Causal Regressions For Unstructured Data

Published: 27 Oct 2023, Last Modified: 12 Dec 2023CRL@NeurIPS 2023 PosterEveryoneRevisionsBibTeX
Keywords: Causal Learning, Riesz Representor, Adversarial Generalized Method of Moments, Instrumental Variables, Generative AI
TL;DR: This paper introduces "RieszIV," a new estimator that tackles challenges in the causal study of unstructured data and endogeneity with observational data.
Abstract: The focus of much recent research in economics and marketing has been (1) to allow for unstructured data in causal studies and (2) to flexibly address the issue of endogeneity with observational data and perform valid causal inference. Directly using machine learning algorithms to predict the outcome variable can help deal with the issue of unstructured data; however, it is well known that such an approach does not perform well in the presence of endogeneity in the explanatory variables. On the other hand, extant methods catered towards addressing endogeneity issues make strong parametric assumptions and hence are incapable of “directly" incorporating high-dimensional unstructured data. In this paper, we propose an estimator, which we term “RieszIV" for carrying out estimation and inference with high-dimensional observational data without resorting to parametric approximations.
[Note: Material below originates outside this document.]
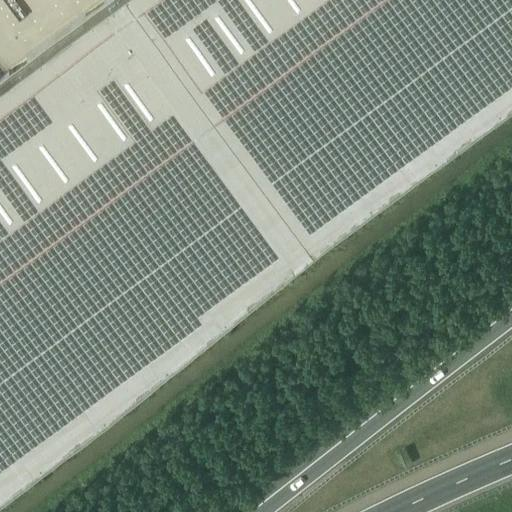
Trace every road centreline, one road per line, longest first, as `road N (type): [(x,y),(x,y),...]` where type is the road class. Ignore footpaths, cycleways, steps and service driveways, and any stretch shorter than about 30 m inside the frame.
road 1 (motorway): [(511,320),(262,511)]
road 2 (motorway): [(511,461),(400,511)]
We demonstrate our estimator exhibits asymptotic consistency and normality under a mild set of conditions. We carry out extensive Monte Carlo simulations with both low-dimensional and high-dimensional unstructured data to demonstrate the finite sample performance of our estimator. Finally, using app downloads and review data for apps on Google Play we demonstrate how our method can be used to conduct inference over counterfactual policies over rich text data. We show how large language models can be used as a viable counterfactual policy generation operator. This represents an important advance in expanding counterfactual inference to complex, real-world settings.
Submission Number: 48